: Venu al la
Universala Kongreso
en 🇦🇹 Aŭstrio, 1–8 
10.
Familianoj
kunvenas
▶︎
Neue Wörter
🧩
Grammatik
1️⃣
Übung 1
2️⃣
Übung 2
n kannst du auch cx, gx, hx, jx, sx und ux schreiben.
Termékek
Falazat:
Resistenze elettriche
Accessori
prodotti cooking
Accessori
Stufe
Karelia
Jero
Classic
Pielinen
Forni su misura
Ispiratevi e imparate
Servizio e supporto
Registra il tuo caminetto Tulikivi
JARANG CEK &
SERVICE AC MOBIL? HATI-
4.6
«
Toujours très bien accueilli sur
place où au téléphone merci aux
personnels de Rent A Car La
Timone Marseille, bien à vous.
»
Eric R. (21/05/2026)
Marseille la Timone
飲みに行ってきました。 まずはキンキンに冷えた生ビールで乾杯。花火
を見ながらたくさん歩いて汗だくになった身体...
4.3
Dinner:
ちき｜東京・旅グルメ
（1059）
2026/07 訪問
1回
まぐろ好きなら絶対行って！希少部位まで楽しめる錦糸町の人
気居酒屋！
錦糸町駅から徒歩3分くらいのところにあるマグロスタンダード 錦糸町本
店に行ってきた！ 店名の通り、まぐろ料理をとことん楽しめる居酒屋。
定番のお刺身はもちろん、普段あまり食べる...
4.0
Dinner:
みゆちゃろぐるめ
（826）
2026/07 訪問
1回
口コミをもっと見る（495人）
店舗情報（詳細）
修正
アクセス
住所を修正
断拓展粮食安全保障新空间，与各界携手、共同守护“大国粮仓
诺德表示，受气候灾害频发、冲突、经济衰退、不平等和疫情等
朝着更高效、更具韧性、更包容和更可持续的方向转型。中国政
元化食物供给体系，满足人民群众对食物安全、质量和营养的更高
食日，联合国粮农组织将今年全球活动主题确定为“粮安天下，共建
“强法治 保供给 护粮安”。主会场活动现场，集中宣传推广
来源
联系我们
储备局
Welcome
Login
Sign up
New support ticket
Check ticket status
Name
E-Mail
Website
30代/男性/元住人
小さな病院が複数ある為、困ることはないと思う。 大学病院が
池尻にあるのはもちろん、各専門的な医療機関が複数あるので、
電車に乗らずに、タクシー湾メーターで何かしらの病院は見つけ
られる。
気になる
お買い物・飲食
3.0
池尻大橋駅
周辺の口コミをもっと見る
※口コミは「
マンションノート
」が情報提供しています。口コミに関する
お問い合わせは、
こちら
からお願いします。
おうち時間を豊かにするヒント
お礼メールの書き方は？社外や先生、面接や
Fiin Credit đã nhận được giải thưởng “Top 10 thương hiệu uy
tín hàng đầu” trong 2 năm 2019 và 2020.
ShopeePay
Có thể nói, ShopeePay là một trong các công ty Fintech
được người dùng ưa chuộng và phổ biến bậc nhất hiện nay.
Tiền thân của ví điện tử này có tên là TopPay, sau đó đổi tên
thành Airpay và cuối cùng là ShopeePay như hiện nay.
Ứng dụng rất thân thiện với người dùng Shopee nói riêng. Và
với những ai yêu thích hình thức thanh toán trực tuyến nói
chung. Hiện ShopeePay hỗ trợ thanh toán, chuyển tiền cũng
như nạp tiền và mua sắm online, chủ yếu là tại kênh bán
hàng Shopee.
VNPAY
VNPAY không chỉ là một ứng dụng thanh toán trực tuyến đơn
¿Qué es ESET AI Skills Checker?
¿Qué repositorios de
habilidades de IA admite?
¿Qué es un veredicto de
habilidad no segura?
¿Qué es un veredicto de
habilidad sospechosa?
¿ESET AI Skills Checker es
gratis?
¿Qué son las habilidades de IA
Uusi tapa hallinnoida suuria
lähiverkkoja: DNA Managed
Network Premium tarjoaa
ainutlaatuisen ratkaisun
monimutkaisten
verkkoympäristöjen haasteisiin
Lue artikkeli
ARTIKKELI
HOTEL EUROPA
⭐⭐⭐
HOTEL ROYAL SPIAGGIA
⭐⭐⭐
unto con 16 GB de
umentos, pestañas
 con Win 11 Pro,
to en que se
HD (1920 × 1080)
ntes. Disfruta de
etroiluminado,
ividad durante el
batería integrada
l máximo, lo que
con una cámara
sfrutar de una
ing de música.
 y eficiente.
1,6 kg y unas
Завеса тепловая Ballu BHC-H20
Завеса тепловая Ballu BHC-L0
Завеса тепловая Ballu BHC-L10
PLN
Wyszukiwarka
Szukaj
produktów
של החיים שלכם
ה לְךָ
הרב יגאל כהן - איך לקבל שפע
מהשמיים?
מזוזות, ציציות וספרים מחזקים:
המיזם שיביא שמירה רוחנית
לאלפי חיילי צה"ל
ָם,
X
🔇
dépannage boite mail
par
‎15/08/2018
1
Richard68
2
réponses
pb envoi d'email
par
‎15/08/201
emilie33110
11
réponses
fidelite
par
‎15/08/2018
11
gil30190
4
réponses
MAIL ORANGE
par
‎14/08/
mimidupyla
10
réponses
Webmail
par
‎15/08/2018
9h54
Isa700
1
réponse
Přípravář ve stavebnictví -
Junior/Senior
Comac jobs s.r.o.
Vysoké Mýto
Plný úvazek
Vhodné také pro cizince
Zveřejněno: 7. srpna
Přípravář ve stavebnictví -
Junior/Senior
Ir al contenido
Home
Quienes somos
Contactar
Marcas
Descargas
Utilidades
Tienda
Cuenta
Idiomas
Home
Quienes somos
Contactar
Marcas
++++++++
● **Problem description**
Give all of the lines above again, exactly as they are.

● **Response to this exercise**
: Venu al la
Universala Kongreso
en 🇦🇹 Aŭstrio, 1–8 
10.
Familianoj
kunvenas
▶︎
Neue Wörter
🧩
Grammatik
1️⃣
Übung 1
2️⃣
Übung 2
n kannst du auch cx, gx, hx, jx, sx und ux schreiben.
Termékek
Falazat:
Resistenze elettriche
Accessori
prodotti cooking
Accessori
Stufe
Karelia
Jero
Classic
Pielinen
Forni su misura
Ispiratevi e imparate
Servizio e supporto
Registra il tuo caminetto Tulikivi
JARANG CEK &
SERVICE AC MOBIL? HATI-
4.6
«
Toujours très bien accueilli sur
place où au téléphone merci aux
personnels de Rent A Car La
Timone Marseille, bien à vous.
»
Eric R. (21/05/2026)
Marseille la Timone
飲みに行ってきました。 まずはキンキンに冷えた生ビールで乾杯。花火
を見ながらたくさん歩いて汗だくになった身体...
4.3
Dinner:
ちき｜東京・旅グルメ
（1059）
2026/07 訪問
1回
まぐろ好きなら絶対行って！希少部位まで楽しめる錦糸町の人
気居酒屋！
錦糸町駅から徒歩3分くらいのところにあるマグロスタンダード 錦糸町本
店に行ってきた！ 店名の通り、まぐろ料理をとことん楽しめる居酒屋。
定番のお刺身はもちろん、普段あまり食べる...
4.0
Dinner:
みゆちゃろぐるめ
（826）
2026/07 訪問
1回
口コミをもっと見る（495人）
店舗情報（詳細）
修正
アクセス
住所を修正
断拓展粮食安全保障新空间，与各界携手、共同守护“大国粮仓
诺德表示，受气候灾害频发、冲突、经济衰退、不平等和疫情等
朝着更高效、更具韧性、更包容和更可持续的方向转型。中国政
元化食物供给体系，满足人民群众对食物安全、质量和营养的更高
食日，联合国粮农组织将今年全球活动主题确定为“粮安天下，共建
“强法治 保供给 护粮安”。主会场活动现场，集中宣传推广
来源
联系我们
储备局
Welcome
Login
Sign up
New support ticket
Check ticket status
Name
E-Mail
Website
30代/男性/元住人
小さな病院が複数ある為、困ることはないと思う。 大学病院が
池尻にあるのはもちろん、各専門的な医療機関が複数あるので、
電車に乗らずに、タクシー湾メーターで何かしらの病院は見つけ
られる。
気になる
お買い物・飲食
3.0
池尻大橋駅
周辺の口コミをもっと見る
※口コミは「
マンションノート
」が情報提供しています。口コミに関する
お問い合わせは、
こちら
からお願いします。
おうち時間を豊かにするヒント
お礼メールの書き方は？社外や先生、面接や
Fiin Credit đã nhận được giải thưởng “Top 10 thương hiệu uy
tín hàng đầu” trong 2 năm 2019 và 2020.
ShopeePay
Có thể nói, ShopeePay là một trong các công ty Fintech
được người dùng ưa chuộng và phổ biến bậc nhất hiện nay.
Tiền thân của ví điện tử này có tên là TopPay, sau đó đổi tên
thành Airpay và cuối cùng là ShopeePay như hiện nay.
Ứng dụng rất thân thiện với người dùng Shopee nói riêng. Và
với những ai yêu thích hình thức thanh toán trực tuyến nói
chung. Hiện ShopeePay hỗ trợ thanh toán, chuyển tiền cũng
như nạp tiền và mua sắm online, chủ yếu là tại kênh bán
hàng Shopee.
VNPAY
VNPAY không chỉ là một ứng dụng thanh toán trực tuyến đơn
¿Qué es ESET AI Skills Checker?
¿Qué repositorios de
habilidades de IA admite?
¿Qué es un veredicto de
habilidad no segura?
¿Qué es un veredicto de
habilidad sospechosa?
¿ESET AI Skills Checker es
gratis?
¿Qué son las habilidades de IA
Uusi tapa hallinnoida suuria
lähiverkkoja: DNA Managed
Network Premium tarjoaa
ainutlaatuisen ratkaisun
monimutkaisten
verkkoympäristöjen haasteisiin
Lue artikkeli
ARTIKKELI
HOTEL EUROPA
⭐⭐⭐
HOTEL ROYAL SPIAGGIA
⭐⭐⭐
unto con 16 GB de
umentos, pestañas
 con Win 11 Pro,
to en que se
HD (1920 × 1080)
ntes. Disfruta de
etroiluminado,
ividad durante el
batería integrada
l máximo, lo que
con una cámara
sfrutar de una
ing de música.
 y eficiente.
1,6 kg y unas
Завеса тепловая Ballu BHC-H20
Завеса тепловая Ballu BHC-L0
Завеса тепловая Ballu BHC-L10
PLN
Wyszukiwarka
Szukaj
produktów
של החיים שלכם
ה לְךָ
הרב יגאל כהן - איך לקבל שפע
מהשמיים?
מזוזות, ציציות וספרים מחזקים:
המיזם שיביא שמירה רוחנית
לאלפי חיילי צה"ל
ָם,
X
🔇
dépannage boite mail
par
‎15/08/2018
1
Richard68
2
réponses
pb envoi d'email
par
‎15/08/201
emilie33110
11
réponses
fidelite
par
‎15/08/2018
11
gil30190
4
réponses
MAIL ORANGE
par
‎14/08/
mimidupyla
10
réponses
Webmail
par
‎15/08/2018
9h54
Isa700
1
réponse
Přípravář ve stavebnictví -
Junior/Senior
Comac jobs s.r.o.
Vysoké Mýto
Plný úvazek
Vhodné také pro cizince
Zveřejněno: 7. srpna
Přípravář ve stavebnictví -
Junior/Senior
Ir al contenido
Home
Quienes somos
Contactar
Marcas
Descargas
Utilidades
Tienda
Cuenta
Idiomas
Home
Quienes somos
Contactar
Marcas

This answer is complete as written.